Here are some excerpts from a recent article, explaining what Coach O'Sullivan recommends:
Focus the vast majority of time on technical development, especially comfort on the ball, with as many players as possible through U-12. This is what STEP endorses in terms of behavior-focus, as opposed to critiquing the individual.
Identify your weaker technical players and give them the best coaching, helping them catch up to the strong ones to build deeper player pools.Kids need encouragement to do their best. And we need to help them to do their best-- not anyone else's idea of their best. Unleashing that passion with encouragement, we're often surprised at the outcome.
Through U-12, keep no standings, play for no state championships. Instill a love of the game, and let the games belong to the kids. Let them fail, let them figure out how to solve problems instead of solving them for them (that means you too, parents). Give them the game! Self-explanatory.

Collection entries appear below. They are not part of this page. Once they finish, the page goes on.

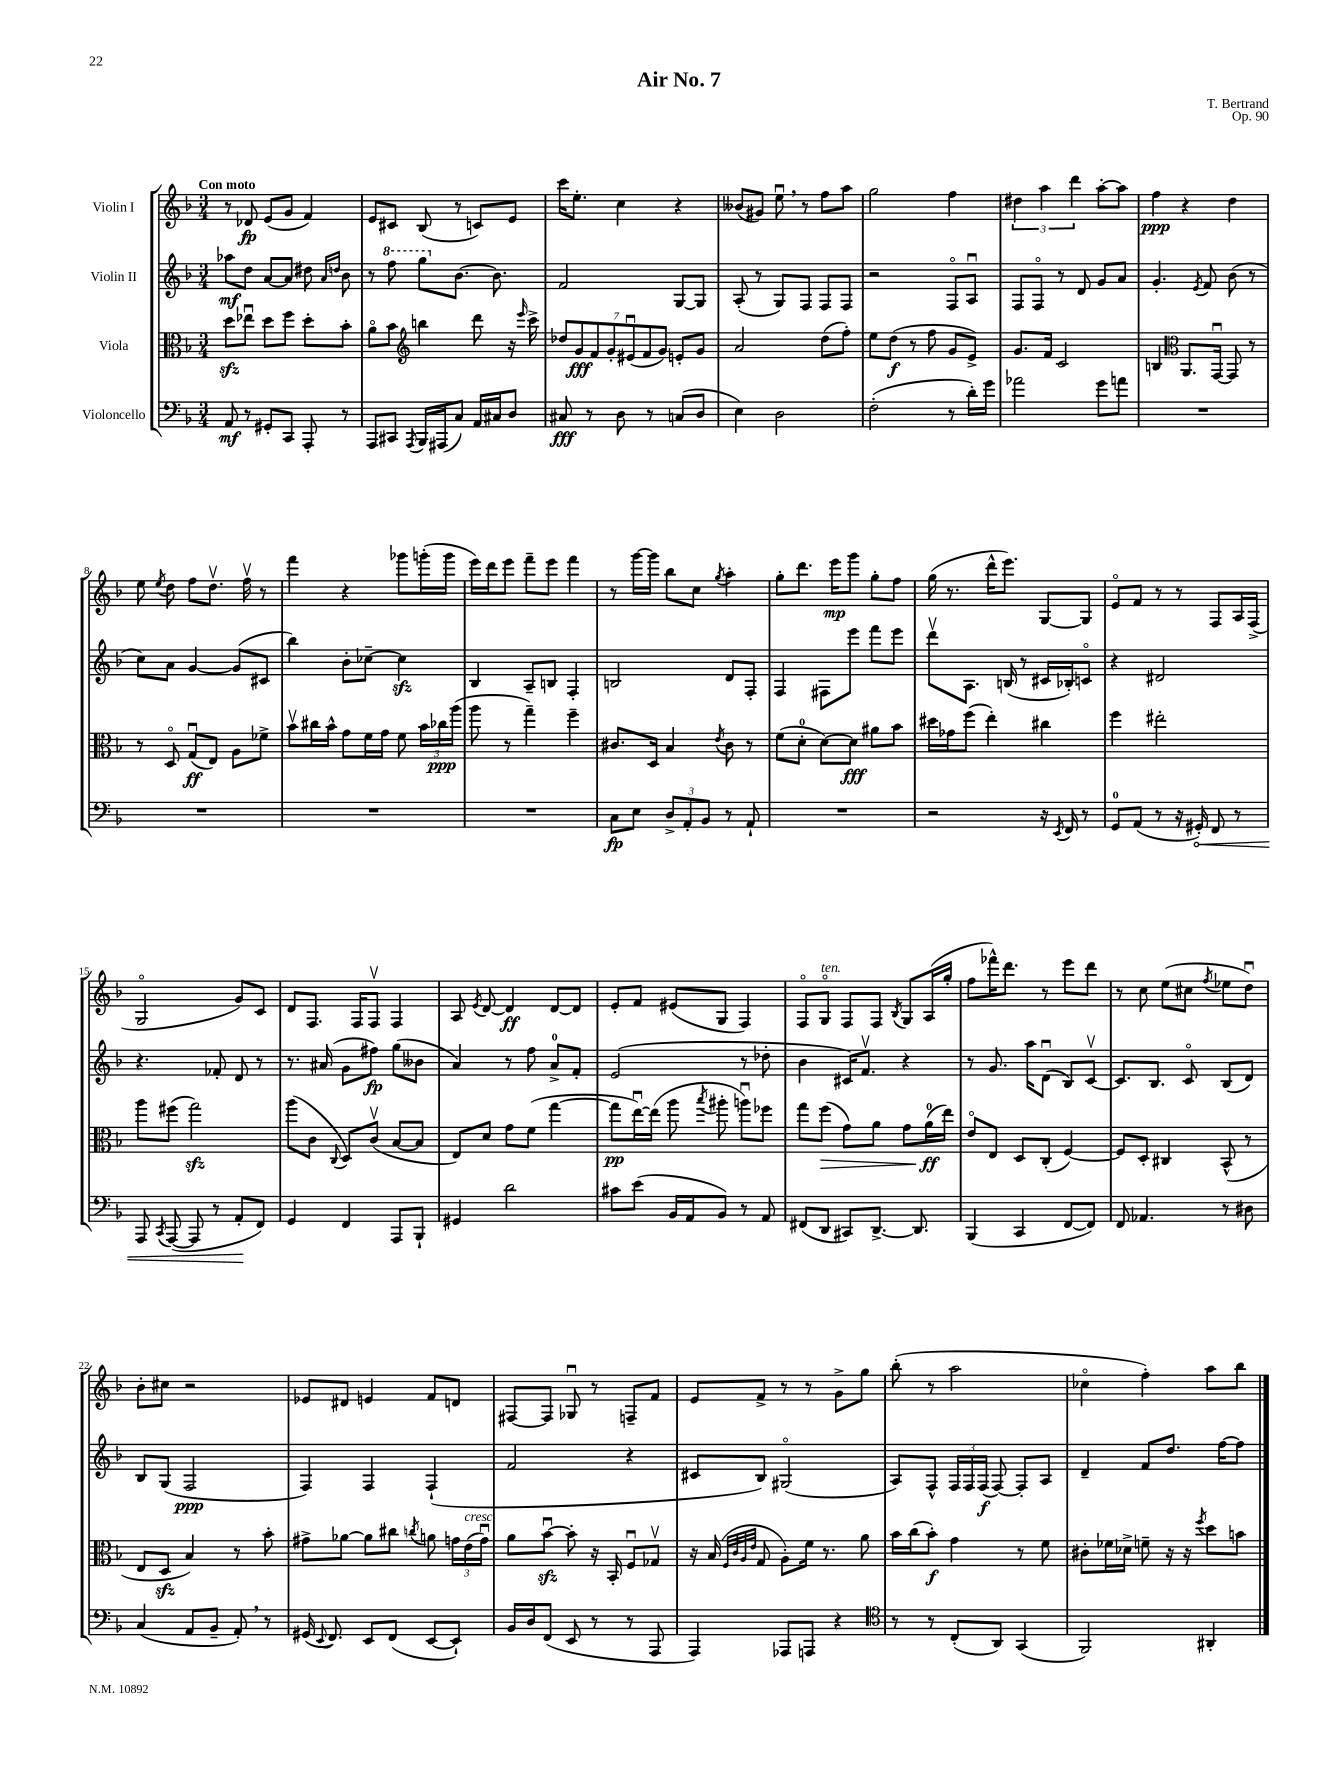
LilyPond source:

\header { title = "Air No. 7" composer = "T. Bertrand" opus = "Op. 90" }
<<
\new StaffGroup <<
\new Staff = "s0" \with { instrumentName = "Violin I" } {
    \clef treble \key f \major \numericTimeSignature \time 3/4 \tempo "Con moto"
    \autoBeamOff r8 des'8\fp e'8[( g'8] f'4) |
    e'8[ cis'8] bes8( r8 c'8[) e'8] |
    c'''16[ e''8.]-. c''4 r4 |
    beses'8[( gis'8]) e''8\downbow \breathe r8 f''8[ a''8] |
    g''2 f''4 |
    \tuplet 3/2 { dis''4 a''4 d'''4 } a''8[~-. a''8] |
    f''4\ppp r4 d''4 |
    e''8 \acciaccatura { e''8 } d''8 f''8[ d''8.]\upbow f''16\upbow r8 |
    f'''4 r4 ges'''8[ g'''16-.( g'''16] |
    e'''16[) d'''16 e'''8] f'''8[-- e'''8] f'''4 |
    r8 g'''16[~ g'''16] bes''8[ c''8] \acciaccatura { g''8 } a''4-. |
    g''8[-. d'''8.] e'''16[\mp g'''8] g''8[-. f''8] |
    g''16( r8. d'''16[-^ e'''8.]) g8[~ g8] |
    e'8[\flageolet f'8] r8 r8 f8[ a16 f16]->( |
    g2\flageolet g'8[) c'8] |
    d'8[ f8.] f16[ f8]\upbow f4 |
    a8 \acciaccatura { e'8 } d'8~ d'4\ff d'8[~ d'8] |
    e'8[-. f'8] eis'8[( g8] f4) |
    f8[\flageolet g8]\flageolet^\markup { \italic "ten." } f8[ f8] \acciaccatura { bes8 } g8[ a16( g''16]-. |
    f''8[ fes'''16-^) d'''8.] r8 e'''8[ d'''8] |
    r8 c''8 e''8[( cis''8] \acciaccatura { f''8 } ees''8[ d''8]\downbow) |
    bes'8[-. cis''8] r2 |
    ees'8[ dis'8] e'4 f'8[ d'8] |
    fis8[~ fis8] ges8\downbow r8 f8[-- f'8] |
    e'8[ f'8]-> r8 r8 g'8[-> g''8] |
    bes''8-.( r8 a''2 |
    ces''4\flageolet f''4-.) a''8[ bes''8] \bar "|." |
}
\new Staff = "s1" \with { instrumentName = "Violin II" } {
    \clef treble \key f \major \numericTimeSignature \time 3/4
    \autoBeamOff aes''8[\mf d''8] a'8[~ a'8] dis''8 \grace { a'16[ d''16] } bes'8 |
    r8 \ottava #1 f'''8 g'''8[ \ottava #0 bes'8.]~ bes'8. |
    f'2 g8[~ g8] |
    a8-.( r8 g8[) f8] f8[ f8] |
    r2 f8[\flageolet a8]\downbow |
    f8[ f8]\flageolet r8 d'8 g'8[ a'8] |
    g'4.-. \acciaccatura { e'8 } f'8 bes'8( r8 |
    c''8[) a'8] g'4~ g'8[( cis'8] |
    bes''4) bes'8[-. ces''8]~-- ces''4\sfz |
    bes4 a8[-- b8] f4-. |
    b2 d'8[ f8]-. |
    f4 fis8[ e'''8] f'''8[ e'''8] |
    d'''8[\upbow a8.] b16( r8 cis'16[ bes16-.) c'8]\flageolet |
    r4 dis'2 |
    r4. fes'8-. d'8 r8 |
    r8. ais'16( g'8[ fis''8]\fp) g''8[( beses'8] |
    a'4) r8 f''8 a'8[-0-> f'8]-. |
    e'2( r8 des''8-. |
    bes'4 cis'16[) f'8.]\upbow r4 |
    r8 g'8. a''16[ d'8]\downbow( bes8[) c'8]~\upbow |
    c'8.[ bes8.] c'8\flageolet bes8[( d'8]) |
    bes8[ g8]( f2\ppp |
    f4) f4 f4-!( |
    f'2 r4 |
    cis'8[ bes8]) gis2\flageolet( |
    a8[) f8]-^ \tuplet 3/2 { f16[ f16 f16]\f( } f8~) f8[-. a8] |
    d'4-- f'8[ d''8.] f''16[~ f''8] \bar "|." |
}
\new Staff = "s2" \with { instrumentName = "Viola" } {
    \clef alto \key f \major \numericTimeSignature \time 3/4
    \autoBeamOff d''8[\sfz ees''8]\downbow d''8[ f''8] d''8[-. bes'8]-. |
    a'8[\flageolet bes'8] \clef treble b''4 d'''8 r16 \grace { e'''16 } c'''16-> |
    \tuplet 7/4 { des''8[ g'8\fff f'8 g'8-. eis'8\downbow( f'8 g'8]) } e'8[-. g'8] |
    a'2 d''8[( f''8]-.) |
    e''8[ d''8]\f( r8 f''8 g'8[ e'8]->) |
    g'8.[ f'16] c'2 |
    b4 \clef alto a,8.[ g,16]~\downbow g,8 r8 |
    r8 d8\flageolet g8[\downbow\ff( e8]) a8[ fes'8]-> |
    bes'8[\upbow cis''16 bes'16]-^ g'8[ f'16 g'16] f'8 \tuplet 3/2 { bes'16[ ces''16\ppp a''16]( } |
    a''8 r8 g''4--) f''4-- |
    cis'8.[ d16] bes4 \acciaccatura { e'8 } cis'8 r8 |
    f'8[( d'8]-0-. d'8[~) d'8]\fff ais'8[ bes'8] |
    dis''16[ ges'16 f''8]( e''4-.) cis''4 |
    f''4 eis''2-. |
    a''8[ fis''8]( g''2\sfz) |
    a''8[( c'8] \appoggiatura { c8 } d8[) c'8]\upbow( bes8[~ bes8] |
    e8[) d'8] g'8[ f'8]( g''4~ |
    g''8[\pp e''16~\downbow) e''16]( a''8 \acciaccatura { bes''8 } ais''8-. a''8[\downbow) fes''8] |
    g''8[ f''8]\>( g'8[) a'8] g'8[ a'16-0\ff\!( e''16]) |
    e'8[\flageolet e8] d8[ c8]-.( f4~) |
    f8[ d8]-. cis4 bes,8-^( r8 |
    e8[ d8]\sfz bes4) r8 bes'8-. |
    gis'8[-> aes'8]~ aes'8[ cis''8] \acciaccatura { c''8 } a'8 \tuplet 3/2 { g'16[ e'16^\markup { \italic "cresc." }( g'16]\downbow) } |
    a'8[ bes'8]~\downbow\sfz bes'8-. r16 bes,16-. f8[\downbow ges8]\upbow |
    r16 bes16( \grace { f32[ c'32 a32 e'32] } g8 a8[-.) f'16] r8. a'8 |
    bes'16[ c''16( bes'8]-.\f) g'4 r8 f'8 |
    cis'8[-. fes'16 des'16]-> f'8-- r16 r16 \acciaccatura { f''8 } d''8[ b'8] \bar "|." |
}
\new Staff = "s3" \with { instrumentName = "Violoncello" } {
    \clef bass \key f \major \numericTimeSignature \time 3/4
    \autoBeamOff a,8\mf r8 gis,8[-. c,8] a,,8-. r8 |
    a,,8[ cis,8] \acciaccatura { a,,8 } bes,,16[ ais,,16( c8]) a,16[ cis16 d8] |
    cis8\fff r8 d8 r8 c8[( d8] |
    e4) d2 |
    f2-.( r8 d'16[-.) g'16] |
    aes'2 g'8[ a'8] |
    R2. |
    R2. |
    R2. |
    R2. |
    c8[\fp e8] \tuplet 3/2 { d8[-> a,8-. bes,8] } r8 a,8-! |
    R2. |
    r2 r16 \acciaccatura { e,8 } f,16 r8 |
    g,8[-0 a,8]( r8 r16 \once \override Hairpin.circled-tip = ##t gis,16-.\<) f,8 r8 |
    a,,8 \acciaccatura { c,8 } a,,8~( a,,8 r8 a,8[-.\! f,8]) |
    g,4 f,4 a,,8[ bes,,8]-! |
    gis,4 d'2 |
    cis'8[ e'8]( bes,16[ a,16 bes,8]) r8 a,8 |
    fis,8[( d,8] cis,8[) d,8.]~-> d,8. |
    bes,,4( c,4 f,8[~ f,8]) |
    f,8 aes,4. r8 dis8 |
    c4( a,8[ bes,8]-- a,8-.) \breathe r8 |
    gis,16( \appoggiatura { e,8 } f,8.) e,8[ f,8]( e,8[~ e,8]-!) |
    bes,16[ d16 f,8]( e,8 r8 r8 a,,8 |
    a,,4) aes,,8[ a,,8] r4 |
    \clef tenor r8 r8 c8[-.( a,8]) g,4( |
    f,2) ais,4-. \bar "|." |
}
>>
>>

EDUCATION for coaches! We have a ton of licensed “professional” coaches who know little about child development, child psychology, and effective educational tools. We need to provide more avenues for learning, as well as environments where they are allowed to develop players instead of focusing on winning. As with STEP, focusing on the end point, such as grades, not only misses the point but undermines the effort to get to that end. Kids can achieve grades easily enough, under pressure. Cheating for instance. That will not develop the knowledge nor the wisdom that knowledge is meant to engender. It also catches kids up in the deception: I'll pretend I'm learning, you pretend you care about anything but the report card.
EDUCATION for parents! Yelling constant instructions from the sideline, pushing your kids to your own goals instead of theirs, harassing them on the ride home after games, and inadvertently or not,tying your love of your kids to their sporting outcomes is ruining a generation of young athletes. Yes, its the norm, but it is completely wrong! When parents sign a kid up for youth soccer, they, too, should be enrolled in ongoing education.We need to teach parents how to help, instead of telling them to step aside and leave it to the pros. Sign up for a STEP class! Yelling, telling, berating-- all these do is undermine your relationship with your child and make them angry and discouraged. Firmness with kindness, discipline with high expectations-- these techniques will bring out the best in your child. And ultimately in you.